Twisted is a python event-driven networking engine licensed under MIT. Means that a single machine can communicate with one or more other machines, while doing other things between data being received and sent, all asynchronously, and running a in a single thread/process.
It supports many protocols out of the box, so you can just as well using an existing one. That's better because you get support for the protocol from 3rd party software (i.e. using HTTP for communication means middleware software that uses HTTP will be compatible: proxies etc.)
It also makes easy to create your own communication protocol, if that's what you want.
The documentation is filled with examples.
The standard library includes SocketServer (documented here), which might do what you want.
However I wonder if a better solution might be to use a message queue. Lots of good implementations already exist, including Python interfaces. I've used RabbitMQ before. The idea is that the computers both subscribe to the queue, and can either post or listen for events.
A great place to start looking is the Python Standard Library. In particular there are a few sections that will be relevant:
18. Interprocess Communication and Networking
19. Internet Data Handling
21. Internet Protocols and Support
Since you mentioned that you have no experience with this, I'd suggest starting with a HTTP based implementation. The HTTP protocol is fairly simple and easy to work with. In addition, there are nice frameworks to support this operation, such as webpy for the server and HTTPLib from the standard library for the client.
If you really want to dive into networking, then a socket based implementation might be educational. This will teach you the underlying concepts that are used in lots of networking code while resulting in an interface that is similar to a file stream.
Also, check out Pyro (Python remoting objects). Se this answer for more details.
Pyro basically allows you to publish Python object instances as services that can be called remotely. Pyro is probably the easiest way to implement Python-to-python process communication.
It's also worth looking at Kamaelia for this sort of thing - it's original usecase was network systems, and makes building such things relatively intuitive.
Some links: Overview of basic TCP system, Simple Chat server, Building a layered protocol, walk-through of how to evolve new components. Other extreme: P2P radio system: source, peer.
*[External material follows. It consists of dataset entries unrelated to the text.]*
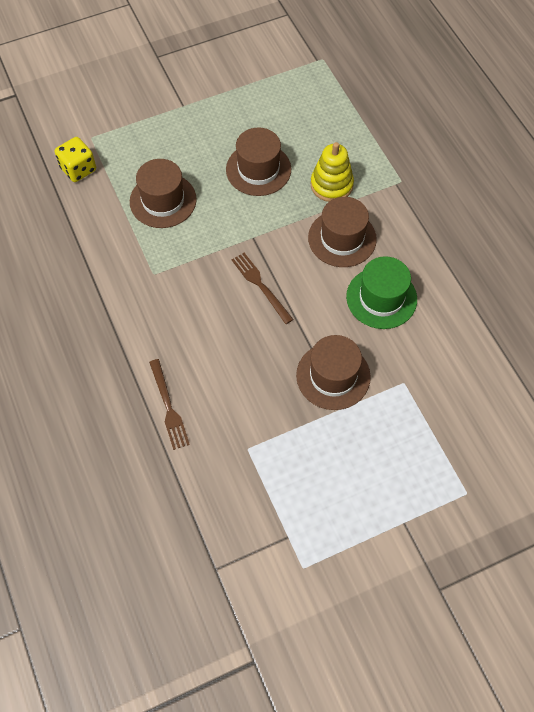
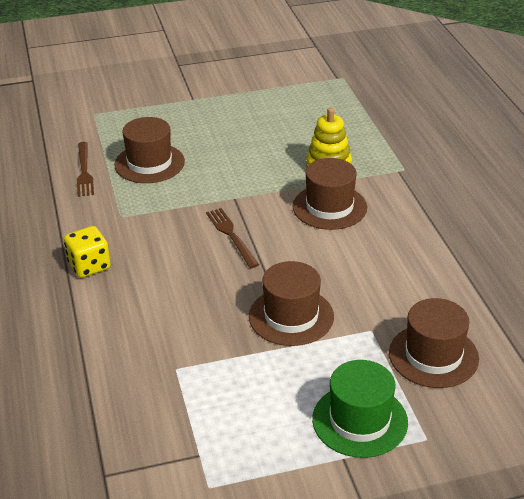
camera: 10 degrees right, 25 degrees down
yellow dice [55,137,96,182] -> yellow dice moved to [64,226,111,278]
brown fork [149,359,190,450] -> brown fork moved to [77,142,94,197]
brown hat [226,128,291,196] -> brown hat moved to [389,298,479,388]
green hat [346,256,417,329] -> green hat moved to [312,360,408,458]

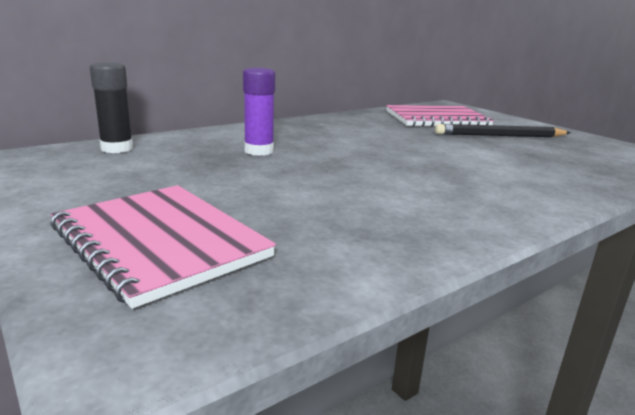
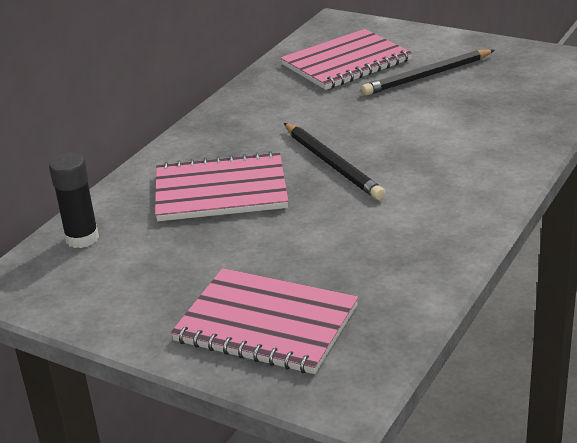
camera: 20 degrees left, 10 degrees up
purple glue stick [243,68,275,156] -> pink notebook [155,151,288,221]
none -> black pencil [284,123,386,200]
If it makes any difference, we've tested whether the system is accessible to novices through involvement in google summer of code 3 years in a row, actively taking on both experienced and inexperienced developers. All of them managed to build useful systems.
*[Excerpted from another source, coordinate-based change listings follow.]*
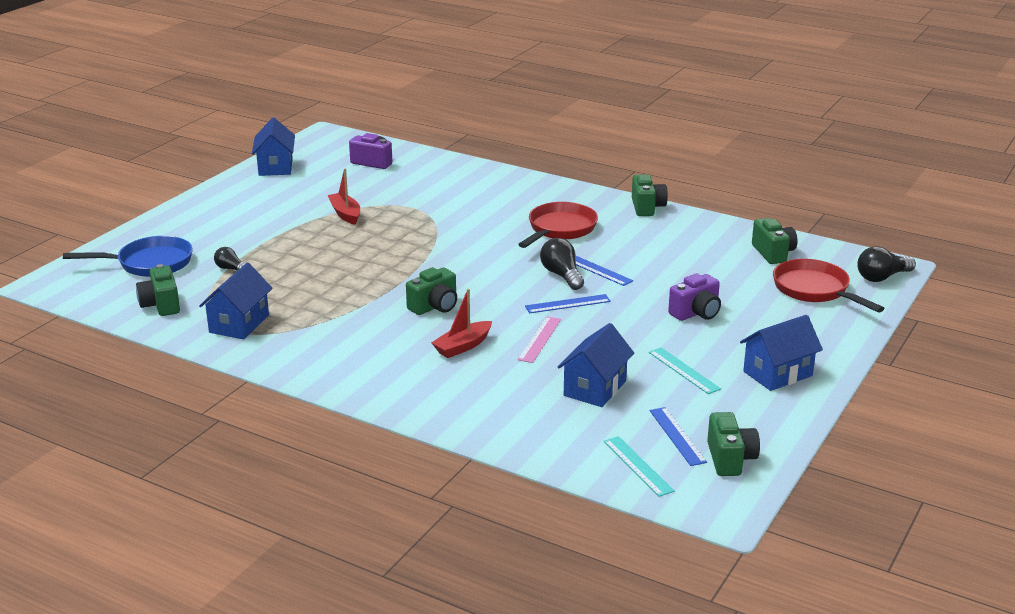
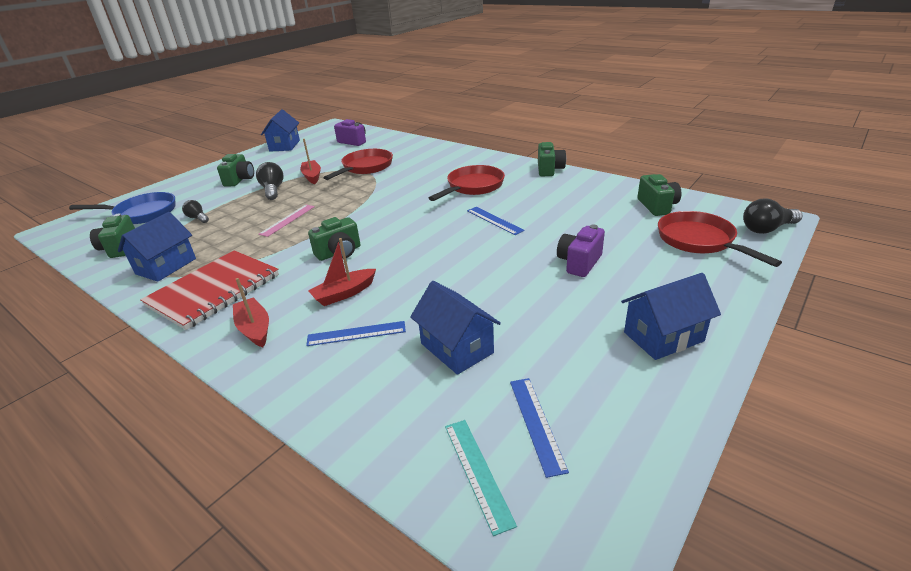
camera: 10 degrees right, 5 degrees up
pink ruler [518,317,561,363] -> pink ruler moved to [259,205,315,237]
blue ruler [525,294,611,313] -> blue ruler moved to [306,321,406,346]
black light bulb [540,238,584,290] -> black light bulb moved to [256,162,284,200]
blue house [557,323,634,407] -> blue house turned 75 degrees counterclockwise [410,281,501,375]
turquoise ruler [649,347,721,394] -> none
purple camera [668,273,721,321] -> purple camera turned 150 degrees clockwise [557,224,605,277]
green camera [707,412,760,476] -> green camera moved to [217,154,254,187]
none -> red notebook [140,250,279,330]
none -> red boat [233,278,269,347]
none -> red pan [324,149,393,180]

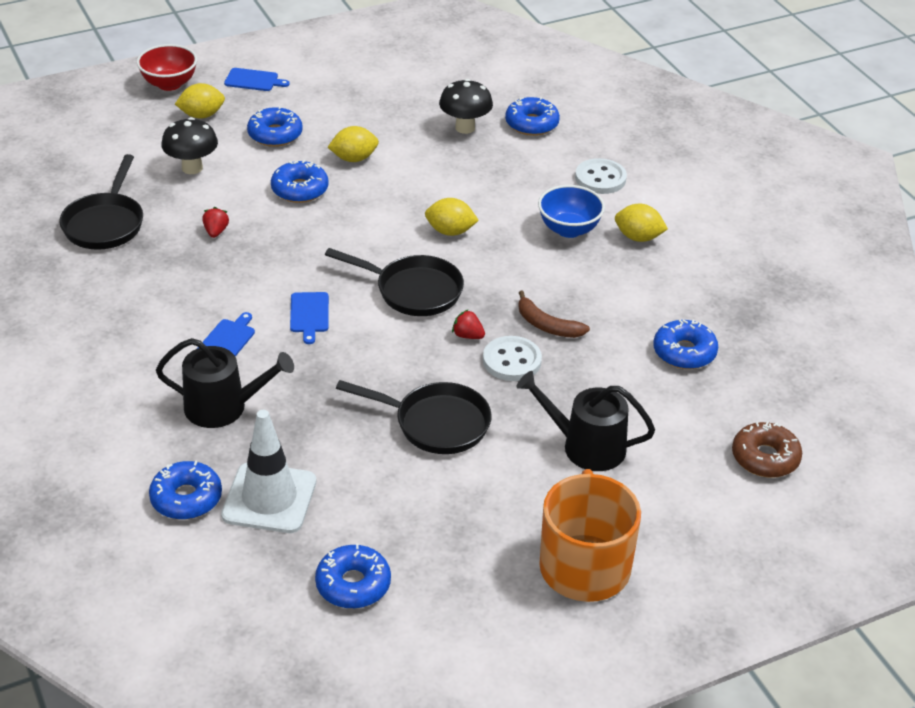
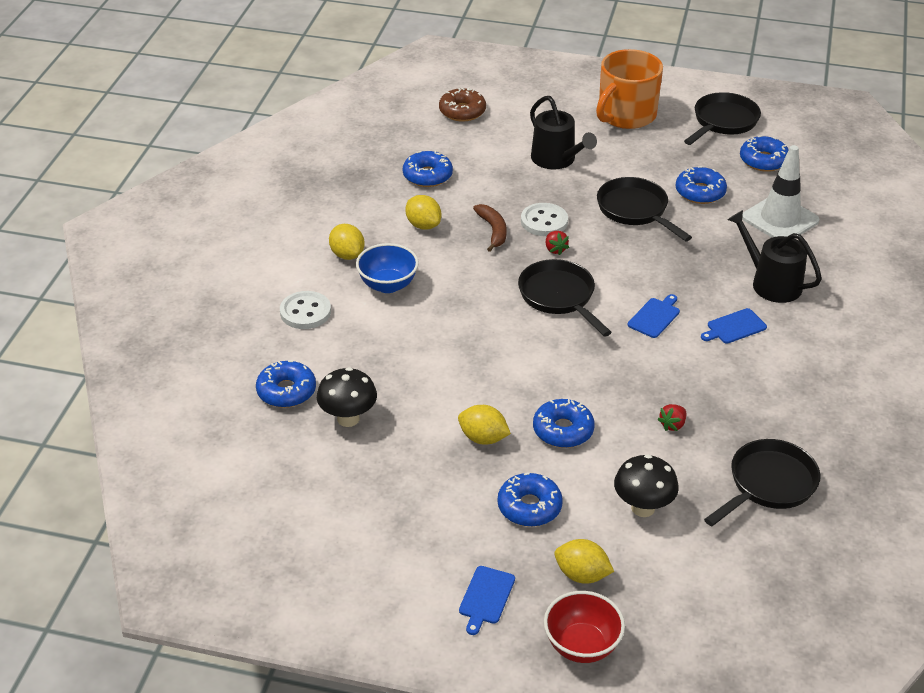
camera: 140 degrees left, 0 degrees up
blue donut [149,460,222,520] -> blue donut moved to [675,166,727,204]
blue cutting board [224,68,290,91] -> blue cutting board turned 120 degrees counterclockwise [459,566,515,635]
yellow lemon [425,198,479,236] -> yellow lemon moved to [405,195,441,230]
none -> black pan [684,92,761,145]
Essentially, if you've ever played with unix pipelines the ideas should be familiar.
Caveat: I wrote major chunks of Kamaelia :-)
If you want to learn how to do these things though, playing with a few different approaches makes sense, and you should definitely check out Twisted (the standard answer to this question), Pyro & the standard library tools. Each has a different approach, and learning them will definitely benefit you!
However, like nosklo, I would recommend against using the socket library directly and use a library instead - simply because it is much much harder to get sockets programming correct than people tend to realise.
Communication will take place with sockets, one way or another. Just a question of whether you use existing higher-level libraries, or roll your own.
If you're doing this as a learning experience, probably want to start as low-level as you can, to see the real nuts and bolts. Which means you probably want to start with a SocketServer, using a TCP connection (TCP is basically guaranteed delivery of data; UDP is not).
Google for some simple example code. Setting one up is very easy. But you will have to define all the details of your communications protocol: which end sends when and what, which end listens and when, what exactly the listener will expect, does it reply to confirm receipt, etc.